Instruction -
Report every line in the records below that contains the word "steg", copying each such line in full.

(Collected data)
━━━━
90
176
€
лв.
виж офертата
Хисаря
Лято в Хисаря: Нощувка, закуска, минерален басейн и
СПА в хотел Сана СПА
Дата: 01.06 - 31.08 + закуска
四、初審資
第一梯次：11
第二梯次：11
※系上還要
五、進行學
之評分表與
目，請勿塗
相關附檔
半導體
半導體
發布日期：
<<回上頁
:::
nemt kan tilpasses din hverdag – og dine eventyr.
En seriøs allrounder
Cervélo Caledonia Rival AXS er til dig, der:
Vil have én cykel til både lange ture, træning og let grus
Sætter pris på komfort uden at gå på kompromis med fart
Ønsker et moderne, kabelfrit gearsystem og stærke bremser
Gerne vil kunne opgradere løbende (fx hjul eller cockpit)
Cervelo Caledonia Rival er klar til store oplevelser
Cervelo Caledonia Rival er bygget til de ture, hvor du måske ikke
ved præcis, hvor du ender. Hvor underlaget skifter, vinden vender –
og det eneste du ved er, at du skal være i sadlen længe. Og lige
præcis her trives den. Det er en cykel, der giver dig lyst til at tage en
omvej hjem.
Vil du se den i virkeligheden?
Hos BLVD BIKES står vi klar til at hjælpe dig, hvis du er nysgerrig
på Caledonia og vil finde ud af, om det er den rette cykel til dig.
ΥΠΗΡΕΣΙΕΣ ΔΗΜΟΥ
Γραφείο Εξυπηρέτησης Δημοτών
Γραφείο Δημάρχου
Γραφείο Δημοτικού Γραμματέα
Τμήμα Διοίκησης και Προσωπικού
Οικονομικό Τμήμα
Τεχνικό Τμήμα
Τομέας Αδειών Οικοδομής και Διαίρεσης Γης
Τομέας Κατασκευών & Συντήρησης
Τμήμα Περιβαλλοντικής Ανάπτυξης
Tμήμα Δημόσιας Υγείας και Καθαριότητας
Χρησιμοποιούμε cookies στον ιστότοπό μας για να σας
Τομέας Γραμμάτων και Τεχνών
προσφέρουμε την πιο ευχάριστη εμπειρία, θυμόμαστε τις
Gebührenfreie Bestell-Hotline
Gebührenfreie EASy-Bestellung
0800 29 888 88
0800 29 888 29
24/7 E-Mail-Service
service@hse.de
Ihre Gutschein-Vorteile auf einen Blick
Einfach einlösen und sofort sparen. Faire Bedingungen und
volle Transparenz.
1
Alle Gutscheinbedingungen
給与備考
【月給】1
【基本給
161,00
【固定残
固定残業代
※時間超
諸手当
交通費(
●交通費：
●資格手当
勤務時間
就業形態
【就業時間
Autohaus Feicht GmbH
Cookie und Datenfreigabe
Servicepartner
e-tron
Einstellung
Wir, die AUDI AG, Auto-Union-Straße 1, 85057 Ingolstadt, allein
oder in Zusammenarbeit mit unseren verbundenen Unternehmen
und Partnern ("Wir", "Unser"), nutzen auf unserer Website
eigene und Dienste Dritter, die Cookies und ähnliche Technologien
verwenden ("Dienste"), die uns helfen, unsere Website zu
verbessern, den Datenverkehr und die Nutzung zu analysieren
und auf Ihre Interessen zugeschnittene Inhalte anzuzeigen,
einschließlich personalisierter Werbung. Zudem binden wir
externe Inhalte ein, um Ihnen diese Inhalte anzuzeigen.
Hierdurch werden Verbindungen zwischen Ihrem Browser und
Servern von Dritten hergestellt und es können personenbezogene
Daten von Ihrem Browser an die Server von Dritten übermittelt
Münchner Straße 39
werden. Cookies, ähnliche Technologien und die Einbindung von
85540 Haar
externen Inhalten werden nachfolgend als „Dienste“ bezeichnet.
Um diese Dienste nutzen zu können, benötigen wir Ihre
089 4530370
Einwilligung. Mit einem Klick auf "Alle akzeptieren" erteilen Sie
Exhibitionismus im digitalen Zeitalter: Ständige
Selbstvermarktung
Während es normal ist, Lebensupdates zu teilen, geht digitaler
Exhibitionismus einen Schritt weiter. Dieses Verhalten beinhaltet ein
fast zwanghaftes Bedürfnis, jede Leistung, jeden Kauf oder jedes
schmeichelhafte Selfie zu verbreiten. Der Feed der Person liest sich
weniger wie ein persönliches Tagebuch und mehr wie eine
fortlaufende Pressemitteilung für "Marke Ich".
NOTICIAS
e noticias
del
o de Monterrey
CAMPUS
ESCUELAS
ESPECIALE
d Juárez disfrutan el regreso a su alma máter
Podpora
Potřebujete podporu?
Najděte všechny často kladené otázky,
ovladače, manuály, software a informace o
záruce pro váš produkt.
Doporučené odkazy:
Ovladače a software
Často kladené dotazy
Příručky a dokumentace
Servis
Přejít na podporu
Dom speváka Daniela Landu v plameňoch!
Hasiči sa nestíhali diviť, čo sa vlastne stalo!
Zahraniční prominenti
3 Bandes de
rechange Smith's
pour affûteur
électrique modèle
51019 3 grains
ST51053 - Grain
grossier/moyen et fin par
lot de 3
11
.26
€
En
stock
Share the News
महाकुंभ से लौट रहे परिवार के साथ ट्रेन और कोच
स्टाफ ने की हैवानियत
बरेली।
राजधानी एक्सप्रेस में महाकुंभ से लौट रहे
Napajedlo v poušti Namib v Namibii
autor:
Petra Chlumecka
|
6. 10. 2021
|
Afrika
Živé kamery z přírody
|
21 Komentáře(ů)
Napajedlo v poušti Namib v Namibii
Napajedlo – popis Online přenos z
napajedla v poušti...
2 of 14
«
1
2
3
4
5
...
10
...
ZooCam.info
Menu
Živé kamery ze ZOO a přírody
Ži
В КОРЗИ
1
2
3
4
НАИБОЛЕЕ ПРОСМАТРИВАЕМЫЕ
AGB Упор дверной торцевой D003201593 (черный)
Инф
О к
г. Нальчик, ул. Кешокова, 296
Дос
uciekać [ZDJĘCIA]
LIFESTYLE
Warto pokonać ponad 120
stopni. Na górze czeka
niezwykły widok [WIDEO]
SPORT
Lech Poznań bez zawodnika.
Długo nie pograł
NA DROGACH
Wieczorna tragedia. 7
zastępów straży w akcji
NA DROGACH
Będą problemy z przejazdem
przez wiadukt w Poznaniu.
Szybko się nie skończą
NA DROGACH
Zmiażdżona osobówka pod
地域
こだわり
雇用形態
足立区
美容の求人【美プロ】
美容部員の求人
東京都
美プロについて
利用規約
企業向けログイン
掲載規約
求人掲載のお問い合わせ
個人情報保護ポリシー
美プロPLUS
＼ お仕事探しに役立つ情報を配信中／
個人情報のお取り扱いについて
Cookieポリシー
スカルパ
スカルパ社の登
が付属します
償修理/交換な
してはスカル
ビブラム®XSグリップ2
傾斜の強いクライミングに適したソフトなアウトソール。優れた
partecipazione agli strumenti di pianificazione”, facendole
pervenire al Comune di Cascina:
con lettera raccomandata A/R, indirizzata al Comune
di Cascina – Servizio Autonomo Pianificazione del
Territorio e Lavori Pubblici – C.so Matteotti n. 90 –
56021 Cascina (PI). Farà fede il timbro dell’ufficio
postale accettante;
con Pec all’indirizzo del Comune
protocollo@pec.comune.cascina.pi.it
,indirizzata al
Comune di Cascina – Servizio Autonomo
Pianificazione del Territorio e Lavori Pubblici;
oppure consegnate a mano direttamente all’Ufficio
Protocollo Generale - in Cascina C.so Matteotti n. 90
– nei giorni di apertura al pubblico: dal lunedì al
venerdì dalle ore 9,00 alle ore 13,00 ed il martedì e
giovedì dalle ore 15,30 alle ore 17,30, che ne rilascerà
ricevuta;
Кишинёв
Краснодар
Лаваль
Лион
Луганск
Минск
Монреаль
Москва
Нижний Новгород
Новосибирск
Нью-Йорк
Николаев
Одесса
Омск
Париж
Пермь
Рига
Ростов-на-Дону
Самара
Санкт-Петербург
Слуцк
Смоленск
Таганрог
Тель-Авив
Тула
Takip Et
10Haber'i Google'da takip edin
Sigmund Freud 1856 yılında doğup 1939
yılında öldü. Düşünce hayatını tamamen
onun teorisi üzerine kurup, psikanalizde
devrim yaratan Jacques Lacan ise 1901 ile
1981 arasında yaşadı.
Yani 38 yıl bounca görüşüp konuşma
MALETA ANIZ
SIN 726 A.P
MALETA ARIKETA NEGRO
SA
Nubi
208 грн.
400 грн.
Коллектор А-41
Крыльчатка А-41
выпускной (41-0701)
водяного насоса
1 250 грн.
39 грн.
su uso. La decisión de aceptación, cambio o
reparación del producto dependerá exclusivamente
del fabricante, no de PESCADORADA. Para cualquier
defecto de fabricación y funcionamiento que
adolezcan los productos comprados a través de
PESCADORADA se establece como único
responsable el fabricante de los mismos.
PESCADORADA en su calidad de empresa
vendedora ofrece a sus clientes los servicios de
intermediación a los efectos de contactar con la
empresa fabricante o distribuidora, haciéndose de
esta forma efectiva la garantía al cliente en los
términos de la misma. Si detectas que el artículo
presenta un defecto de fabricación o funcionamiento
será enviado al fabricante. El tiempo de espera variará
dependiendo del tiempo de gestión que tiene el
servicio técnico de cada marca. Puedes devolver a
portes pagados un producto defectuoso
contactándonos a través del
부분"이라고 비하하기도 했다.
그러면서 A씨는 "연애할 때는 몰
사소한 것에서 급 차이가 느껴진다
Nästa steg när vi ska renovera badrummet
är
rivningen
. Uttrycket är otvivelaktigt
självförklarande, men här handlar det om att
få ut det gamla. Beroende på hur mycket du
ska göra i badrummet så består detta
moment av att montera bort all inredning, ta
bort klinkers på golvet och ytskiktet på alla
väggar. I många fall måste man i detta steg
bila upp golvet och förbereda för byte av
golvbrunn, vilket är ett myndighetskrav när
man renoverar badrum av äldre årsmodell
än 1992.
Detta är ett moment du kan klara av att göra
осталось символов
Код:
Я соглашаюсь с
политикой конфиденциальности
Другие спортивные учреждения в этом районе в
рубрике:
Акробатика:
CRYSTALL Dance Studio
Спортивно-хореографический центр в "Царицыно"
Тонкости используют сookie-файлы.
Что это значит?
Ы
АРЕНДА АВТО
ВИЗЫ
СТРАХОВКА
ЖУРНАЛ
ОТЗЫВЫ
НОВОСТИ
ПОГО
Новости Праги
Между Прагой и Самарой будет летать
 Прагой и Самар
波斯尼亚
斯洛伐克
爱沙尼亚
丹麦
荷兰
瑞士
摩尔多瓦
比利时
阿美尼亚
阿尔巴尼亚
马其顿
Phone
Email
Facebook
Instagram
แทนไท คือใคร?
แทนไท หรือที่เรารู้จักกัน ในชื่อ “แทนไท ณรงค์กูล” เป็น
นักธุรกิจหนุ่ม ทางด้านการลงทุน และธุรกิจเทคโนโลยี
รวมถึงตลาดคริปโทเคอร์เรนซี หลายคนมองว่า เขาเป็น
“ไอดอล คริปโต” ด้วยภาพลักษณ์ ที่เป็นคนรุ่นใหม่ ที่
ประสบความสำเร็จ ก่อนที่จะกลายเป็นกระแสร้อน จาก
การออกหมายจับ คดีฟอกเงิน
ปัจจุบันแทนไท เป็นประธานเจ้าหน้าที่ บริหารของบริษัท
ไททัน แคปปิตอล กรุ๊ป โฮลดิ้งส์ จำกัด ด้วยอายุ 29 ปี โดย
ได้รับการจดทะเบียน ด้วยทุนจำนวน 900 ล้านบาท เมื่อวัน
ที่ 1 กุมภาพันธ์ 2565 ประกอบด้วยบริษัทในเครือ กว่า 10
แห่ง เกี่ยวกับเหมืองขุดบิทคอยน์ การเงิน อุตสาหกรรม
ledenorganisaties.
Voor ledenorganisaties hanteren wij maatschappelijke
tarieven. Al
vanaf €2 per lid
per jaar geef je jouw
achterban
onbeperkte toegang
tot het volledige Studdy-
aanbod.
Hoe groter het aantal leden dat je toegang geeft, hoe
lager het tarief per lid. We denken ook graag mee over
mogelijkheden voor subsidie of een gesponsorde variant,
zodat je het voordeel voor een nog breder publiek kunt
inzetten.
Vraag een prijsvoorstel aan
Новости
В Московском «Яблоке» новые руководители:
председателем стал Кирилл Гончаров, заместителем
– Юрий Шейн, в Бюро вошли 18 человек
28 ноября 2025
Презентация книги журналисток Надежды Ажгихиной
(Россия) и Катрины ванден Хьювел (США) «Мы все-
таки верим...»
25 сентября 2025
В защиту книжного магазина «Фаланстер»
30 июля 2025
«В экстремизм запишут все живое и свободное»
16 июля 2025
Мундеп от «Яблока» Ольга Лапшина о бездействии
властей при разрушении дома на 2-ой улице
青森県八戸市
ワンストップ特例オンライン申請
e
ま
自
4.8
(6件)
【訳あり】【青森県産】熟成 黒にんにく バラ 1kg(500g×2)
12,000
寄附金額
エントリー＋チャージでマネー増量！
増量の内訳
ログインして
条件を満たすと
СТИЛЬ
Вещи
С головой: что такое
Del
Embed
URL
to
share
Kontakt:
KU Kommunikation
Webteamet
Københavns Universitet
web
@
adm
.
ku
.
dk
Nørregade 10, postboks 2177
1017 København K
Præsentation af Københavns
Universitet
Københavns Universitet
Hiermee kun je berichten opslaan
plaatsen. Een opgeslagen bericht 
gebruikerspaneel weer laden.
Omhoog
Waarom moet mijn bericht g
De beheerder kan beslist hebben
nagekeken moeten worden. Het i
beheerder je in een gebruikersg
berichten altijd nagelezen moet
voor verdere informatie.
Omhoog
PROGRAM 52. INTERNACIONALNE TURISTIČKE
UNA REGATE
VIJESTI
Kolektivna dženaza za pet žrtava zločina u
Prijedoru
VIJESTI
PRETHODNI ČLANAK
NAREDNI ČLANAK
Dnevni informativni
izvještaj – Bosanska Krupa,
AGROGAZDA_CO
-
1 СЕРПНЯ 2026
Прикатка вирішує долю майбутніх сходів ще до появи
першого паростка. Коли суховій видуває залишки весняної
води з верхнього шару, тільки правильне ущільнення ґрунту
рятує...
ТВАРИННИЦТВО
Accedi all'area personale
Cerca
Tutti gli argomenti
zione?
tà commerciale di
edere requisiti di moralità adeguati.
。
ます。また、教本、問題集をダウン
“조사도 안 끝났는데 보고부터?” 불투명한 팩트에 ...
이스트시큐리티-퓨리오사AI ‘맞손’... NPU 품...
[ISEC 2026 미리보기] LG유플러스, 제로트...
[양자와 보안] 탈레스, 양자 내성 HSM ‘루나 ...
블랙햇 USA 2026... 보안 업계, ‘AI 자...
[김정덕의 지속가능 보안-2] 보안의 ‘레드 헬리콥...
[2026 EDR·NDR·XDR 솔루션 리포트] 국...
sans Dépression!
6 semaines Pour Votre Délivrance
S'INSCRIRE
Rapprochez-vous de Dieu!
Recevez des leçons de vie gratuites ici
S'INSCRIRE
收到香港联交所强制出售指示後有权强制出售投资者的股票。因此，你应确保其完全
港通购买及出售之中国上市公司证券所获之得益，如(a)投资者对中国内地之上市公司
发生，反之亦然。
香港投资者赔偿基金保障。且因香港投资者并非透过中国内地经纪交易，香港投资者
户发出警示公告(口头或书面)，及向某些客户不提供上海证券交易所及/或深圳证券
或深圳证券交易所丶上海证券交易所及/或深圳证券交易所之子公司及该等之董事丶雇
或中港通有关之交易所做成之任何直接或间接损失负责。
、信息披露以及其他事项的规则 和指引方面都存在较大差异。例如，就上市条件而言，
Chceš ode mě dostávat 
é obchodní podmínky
━━━━
Exercise result -
Nästa steg när vi ska renovera badrummet
väggar. I många fall måste man i detta steg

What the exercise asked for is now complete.